Casi había tenido que discutir con Virtudes cuando pasó por casa a recoger el abrigo, empeñada en que era mejor que esperasen allí y que en el hospital no hacían nada. La había dejado con la palabra en la boca. No la soportaba. Cuando estaba callada, entretenida en sus quehaceres simples y cotidianos, sin molestarle a su paso, podía sostener con cierta normalidad la convivencia, pero su presencia le provocaba tal rechazo que a veces tenía deseos de estamparla contra el suelo como a un gusano. En varias ocasiones había callado su boca viperina (tan brava ella) con un bofetón que hacía su efecto porque, entonces, desplegando una ofendida dignidad, enmudecía durante semanas, liberándole de tener que mantener con ella conversaciones anodinas y sin sustancia. En sus incansables y limitados paseos miraba a Marta, tan quieta, sentada en el banco de madera, tensa en todo su cuerpo, los ojos clavados en una nada infinita, tan desamparada otra vez, tan frágil y tan ajena. Cada cierto tiempo le preguntaba si necesitaba algo, pero ella movía la cabeza negando, sin llegar a mirarle, sin abrir la boca para nada, en una eterna espera, como si estuviera acumulando toda su fuerza para que Antonio se aferrase a la vida, para que no se rindiera, una fuerza surgida desde el corazón y desde el pensamiento.

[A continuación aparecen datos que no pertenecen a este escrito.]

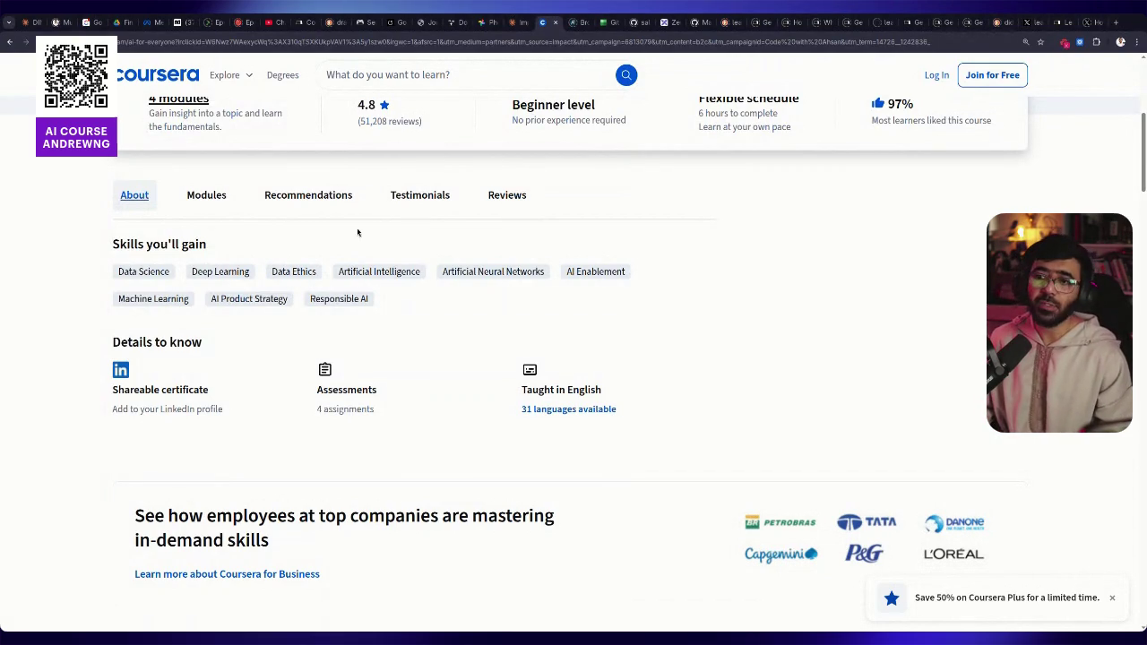
scroll(538, 235, up, 5)
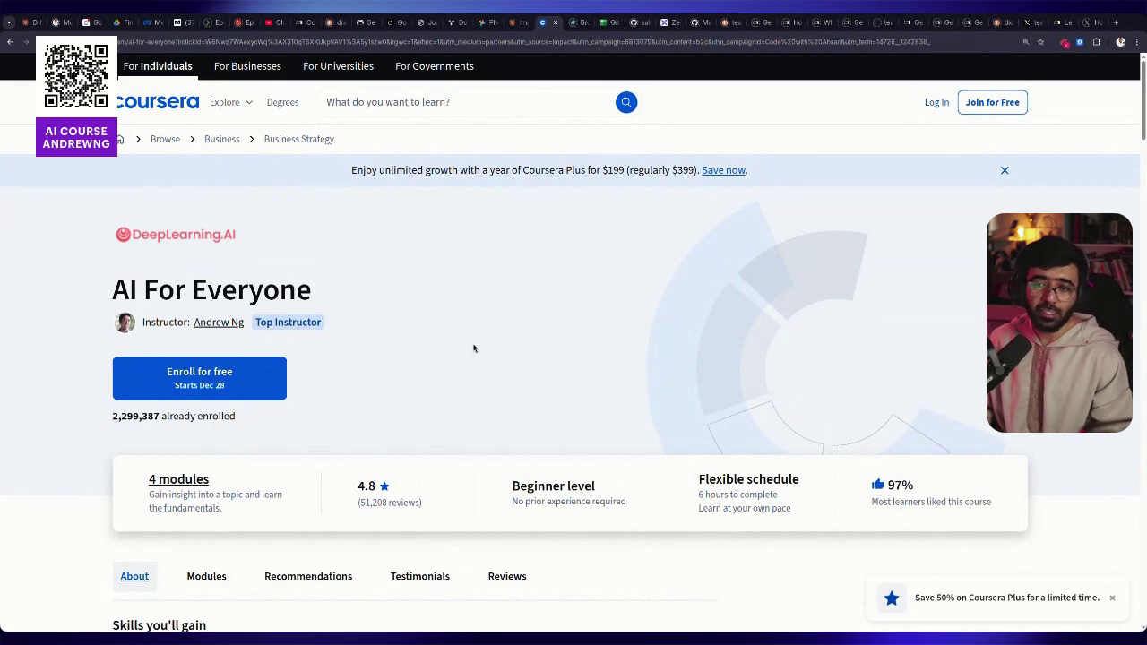
key(ctrl+plus)
key(ctrl+minus)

Cuando la noche se fue deshaciendo en un gris de claridad matinal, oyeron resonar unos pasos. Marta levantó la cara y se puso alerta, atenta al ruido. Figueroa se volvió hacia la puerta con la esperanza de que por fin entrase alguien portando noticias. Miró de reojo a Marta, pálida como el mármol, la piel apagada y sin brillo con unas profundas ojeras violáceas de haber llorado sin que él se apercibiera. Los pasos se acompañaron de voces cada vez más cercanas y la puerta blanca con cristales translúcidos se abrió: en primer lugar, apareció una enfermera que se quedó a un lado, callada y prudente; tras ella entró Carlos Torres, alto e imponente, vestido con una bata blanca abotonada a la espalda como un gran preboste de la medicina. En su rostro grave llevaba el reflejo del agotamiento y la tensión de una noche larga y difícil. Se dirigió a Marta intentando esbozar una sonrisa que se quedó en una mueca.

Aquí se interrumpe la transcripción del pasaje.